Фрагмент текста:
┌──

И постранствовало сердце Купалы на огни. Май 1932-го — он в Борисове, встреча с рабочими Ново-Борисова, с молодежью. Октябрь — он в Запорожье. Июль 1933-го — в Ленинграде, на заводе «Красный путиловец», в августе — на открытии Беломорско-Балтийского канала, проплывает все 227 километров канала от Повенца до Онежского озера. А до этого были май, июнь — и Купала на Полесье: в коммуне Белорусского военного округа и в совхозе имени Десятилетия БССР. Что же, однако, происходит с сердцем Купалы? Огни ново-борисовских цехов
отражались в зеркальной голубизне Березины, помнившей бесславный конец Наполеона, и в широко открытых глазах Купалы, стучась в его сердце. Гребнем всех своих 49 беломраморных плотин расчесывал Днепрогэс пенный чуб Днепра-Славутича, который помнил слезы Ярославны. Вода высекала солнце, и это восхищало сердце Купалы; и вода соединяла моря, поэта слепили морские маяки, волшебное мерцание плавучих бакенов. Действительно, словно путешествие по сказке. Но вместе с тем в этих бесконечных странствиях Янка Купала не раз ловил себя на мысли, что он словно герой из материнской сказки, тот, который отправился в белый свет, не ведая, что оставил дома и зачем едет.
Сразу не знал Купала, зачем едет он и на Полесье. Корреспонденту газеты «Литературный Ленинград» через год после этого признавался: «Когда я ехал в этот колхоз, я не думал писать». Что, однако, тянуло сюда поэта? Муки творчества? Поиски чего-то, что его удовлетворило бы? Или то, что осталось в подсознании, когда читал «Путешествие на Новую Землю» Зарецкого? Или вообще мотив, тема новой земли, соперничество с «Новой Землей» Коласа? А может, ехал он на Полесье и от праздничных стихов, звонков из редакции, которые будили его, бывало, и среди ночи: «Дайте для очередного номера!» И давал, и не какие-нибудь стишки: «Песню строительства», например!

└──

Исходные записи:
┌──

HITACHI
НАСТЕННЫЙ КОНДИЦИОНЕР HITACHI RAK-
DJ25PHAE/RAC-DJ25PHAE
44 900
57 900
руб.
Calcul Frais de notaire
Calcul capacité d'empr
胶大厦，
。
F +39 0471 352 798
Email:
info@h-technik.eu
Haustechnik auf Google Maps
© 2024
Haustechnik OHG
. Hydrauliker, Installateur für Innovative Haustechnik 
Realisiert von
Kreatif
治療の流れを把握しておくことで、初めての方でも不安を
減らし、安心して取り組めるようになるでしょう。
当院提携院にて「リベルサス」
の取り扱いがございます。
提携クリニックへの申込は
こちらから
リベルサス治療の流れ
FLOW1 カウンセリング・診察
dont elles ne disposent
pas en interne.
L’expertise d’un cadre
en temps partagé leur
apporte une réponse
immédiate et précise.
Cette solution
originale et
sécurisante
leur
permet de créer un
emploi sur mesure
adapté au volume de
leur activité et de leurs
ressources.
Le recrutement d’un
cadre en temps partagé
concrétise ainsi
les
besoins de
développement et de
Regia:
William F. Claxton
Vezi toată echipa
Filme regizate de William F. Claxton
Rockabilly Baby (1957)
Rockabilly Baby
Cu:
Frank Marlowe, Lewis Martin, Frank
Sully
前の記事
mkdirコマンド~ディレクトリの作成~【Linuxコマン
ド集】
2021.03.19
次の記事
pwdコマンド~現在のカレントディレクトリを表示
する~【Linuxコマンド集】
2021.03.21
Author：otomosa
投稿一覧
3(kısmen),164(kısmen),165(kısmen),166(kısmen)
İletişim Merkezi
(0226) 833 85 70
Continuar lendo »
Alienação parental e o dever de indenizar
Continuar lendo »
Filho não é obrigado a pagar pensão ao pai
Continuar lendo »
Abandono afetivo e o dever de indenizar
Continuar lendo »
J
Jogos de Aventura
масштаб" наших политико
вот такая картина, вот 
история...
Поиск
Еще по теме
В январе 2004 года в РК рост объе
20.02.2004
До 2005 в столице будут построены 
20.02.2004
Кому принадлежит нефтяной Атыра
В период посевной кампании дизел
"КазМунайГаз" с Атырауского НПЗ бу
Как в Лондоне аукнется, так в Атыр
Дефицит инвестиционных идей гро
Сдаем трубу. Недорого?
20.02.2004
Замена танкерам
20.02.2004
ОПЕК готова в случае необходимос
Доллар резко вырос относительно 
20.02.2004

└──

Задания для работы:
a - Определите, соответствуют ли тексту о поездках Купалы следующие утверждения: (i) в июле 1933 года Купала был в Ленинграде на заводе «Красный путиловец»; (ii) по каналу Купала проплыл 127 километров; (iii) Купала сразу знал, зачем едет на Полесье. Каждый ответ («да» или «нет») подтвердите точной цитатой из текста.
b - Какой газеты корреспонденту признавался Купала, что не думал писать, когда ехал в колхоз, согласно тексту о поездках Купалы?
c - Продолжите текст о поездках Купалы, начав сразу после его последнего предложения.

Письменные ответы:
a -
(i) Да: «Июль 1933-го — в Ленинграде, на заводе «Красный путиловец»».
(ii) Нет: «проплывает все 227 километров канала от Повенца до Онежского озера».
(iii) Нет: «Сразу не знал Купала, зачем едет он и на Полесье».

b - Корреспонденту газеты «Литературный Ленинград».

c -
Социальный заказ времени Купале был известен. Но ощущал он и внутренний зов — на Полесье, и только! Могучий Днепрогэс, славный Беломорско-Балтийский канал! Большевики показали всему миру, что они могут! А тут еще, когда приехал на Орессу, вопросы, вопросы, вопросы: куда ни пойдешь, в какую деревню ни заглянешь, взрослые как дети, дети как взрослые — везде вопрошающие взгляды. В Листенке подбежал чумазый Адамка:
— Что вы напишете про полещуков?
— Что-нибудь напишу, — отвечает Купала.
— Много? — допытывается с именем первого человека любознательный и наивный, как все дети, маленький полещук.
— Много! — отвечает Купала.
У землекопов, самих мелиораторов, вопросы иные. Для них все предрешено наперед: раз Купала здесь — напишет! На то писатели и хлеб едят, чтоб писать! Неясности на этот счет у них нету. Есть по другому поводу.
— Всю правду напишете? — спрашивают.
— Одну правду напишу, — отвечает Купала.
Купалу обязывают и наивные вопросы мальчишек, и хозяйские, с заботой о правде, мелиораторов. Вот он в действительности, социальный заказ, заказ реальных строителей социализма, полещуков, самых подлинных сынов драматической истории всей его, купаловской, Белоруссии. «Поэма сложилась неожиданно для меня самого, когда я увидел необычные контрасты, — признавался ленинградскому корреспонденту Купала, и в этом была чистая правда: контрасты для романтика — огонь и лед, первый побудитель его фантазии, замыслов, песнопений.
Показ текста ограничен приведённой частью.